Das Problem ist nur: Kurzfristig und aus individueller Perspektive wirkt es oft einfacher oder bequemer, alles beim Alten zu lassen. Veränderungen lösen bei vielen Menschen Unsicherheit aus. So entsteht häufig die Haltung: Klimaschutz ja, aber lieber nicht hier, nicht so, nicht jetzt und nicht unbedingt ich.

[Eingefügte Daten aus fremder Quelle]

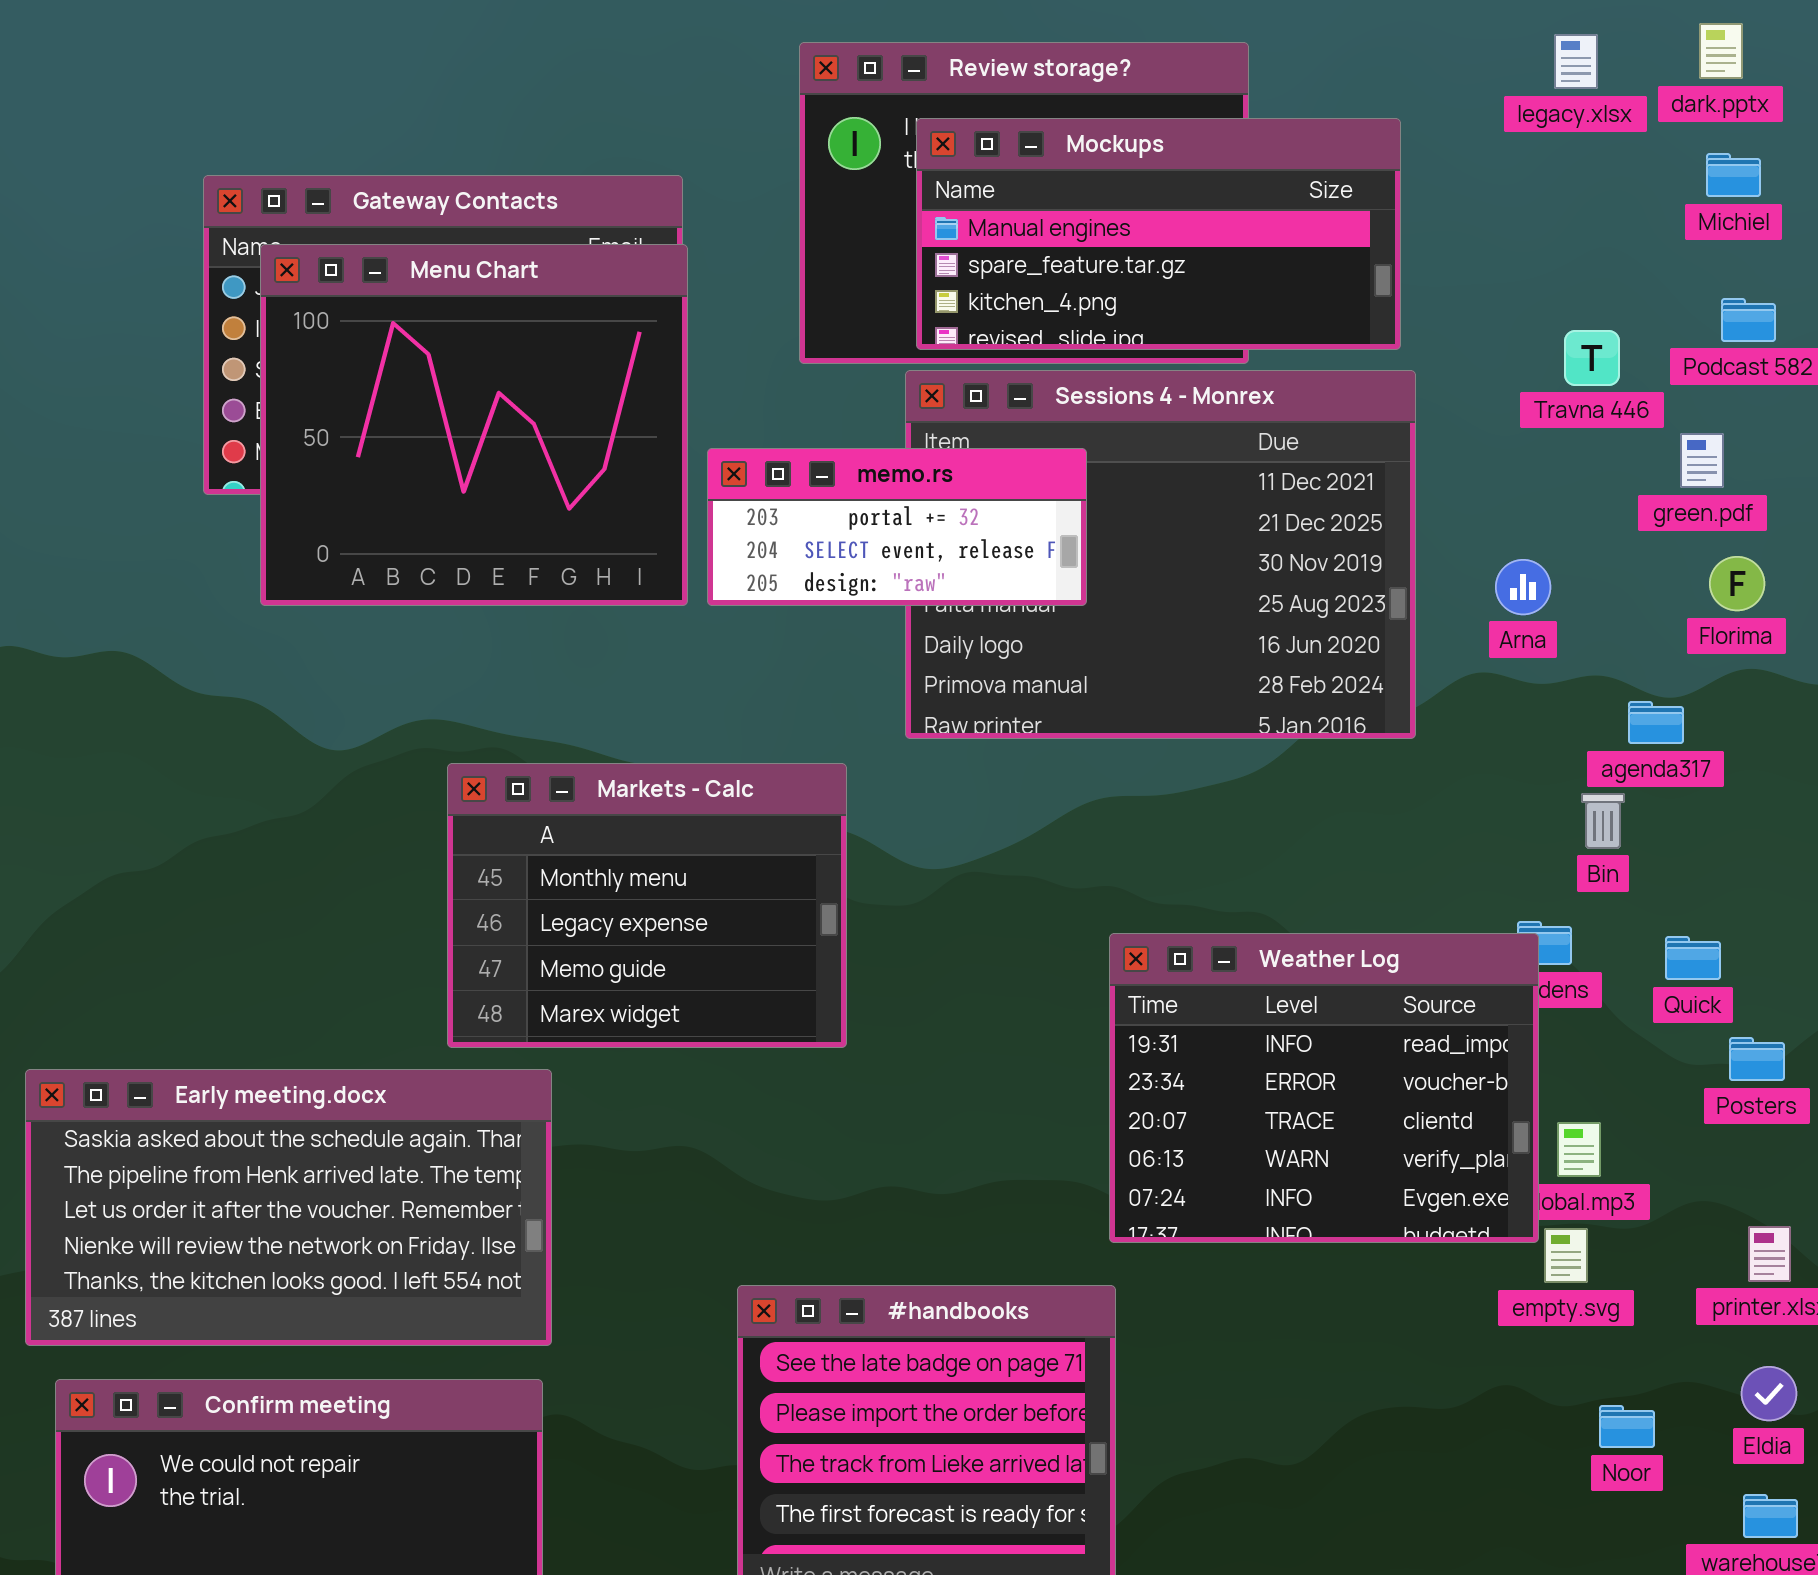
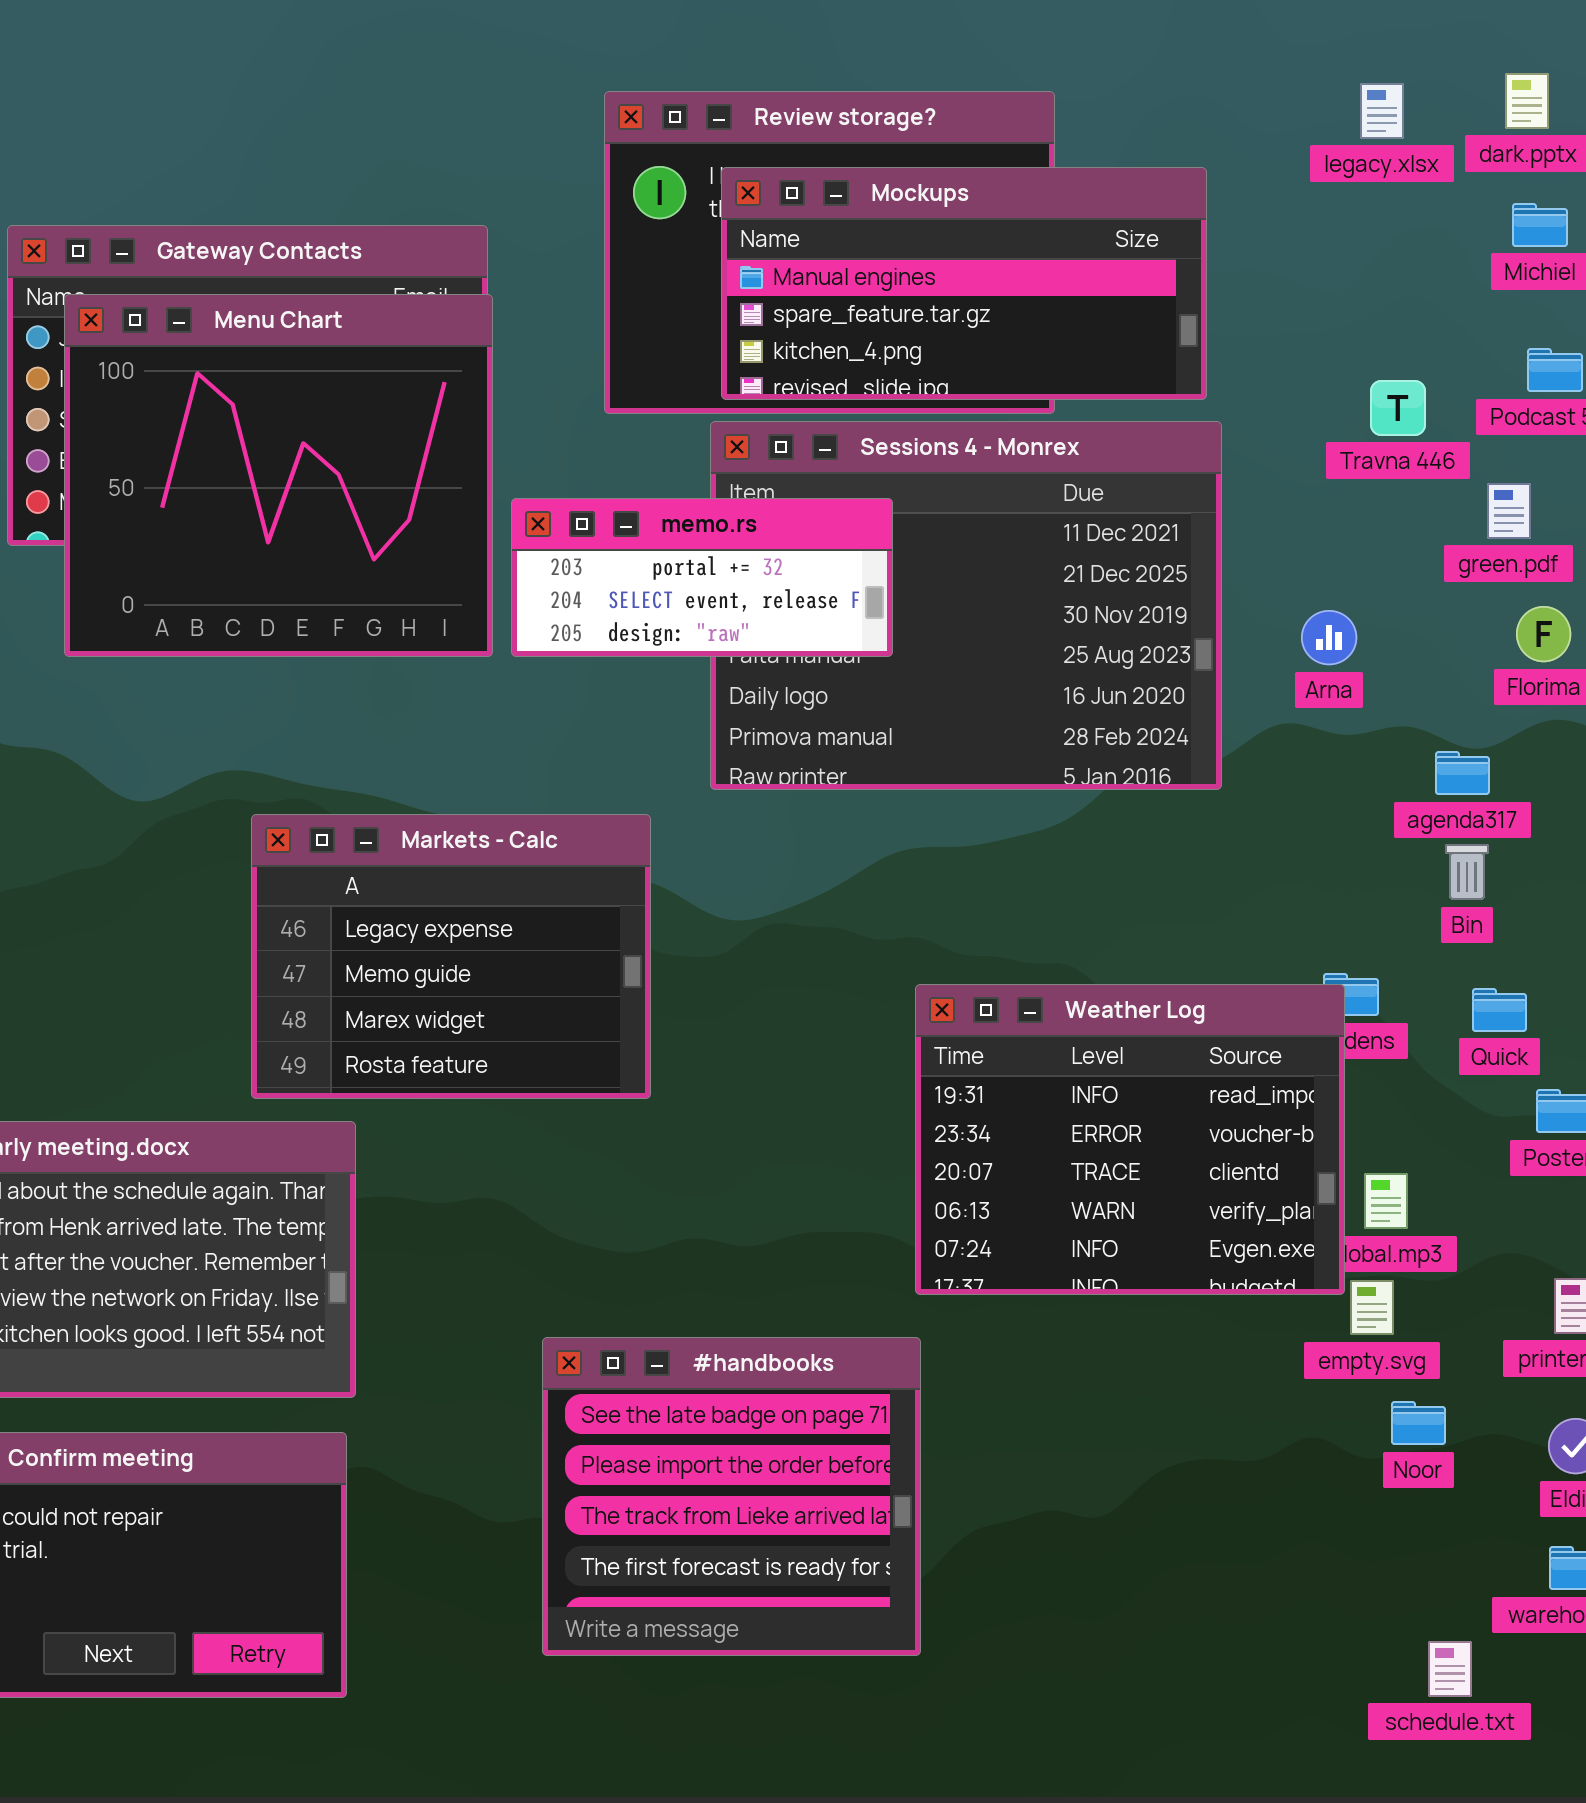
Markets - Calc: [447,763,847,1048] -> [251,814,651,1099], scrolled down 1 row
Bin: [1581,793,1625,849] -> [1445,844,1489,900], moved
Noor: [1599,1405,1655,1448] -> [1391,1401,1446,1445], moved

Die Wissenschaft liefert die Zahlen und Fakten. Nun müssen Politik, Medien, Industrie und Bevölkerung zusammenarbeiten, um vom Wissen ins Handeln zu kommen. Erforderlich ist ein Dialog, damit der Wandel uns als Gesellschaft nicht spaltet, sondern eint. Gefragt sind hier vor allem Forschung, Wissenschaft und Bildung: Sie können einen konkreten Beitrag zum Verständnis der Energiewende leisten, indem ihre Erkenntnisse der Öffentlichkeit vermittelt und laufende Debatten versachlicht werden. Genau dies hatte der ETH Treffpunkt Science City 2025 zum Ziel.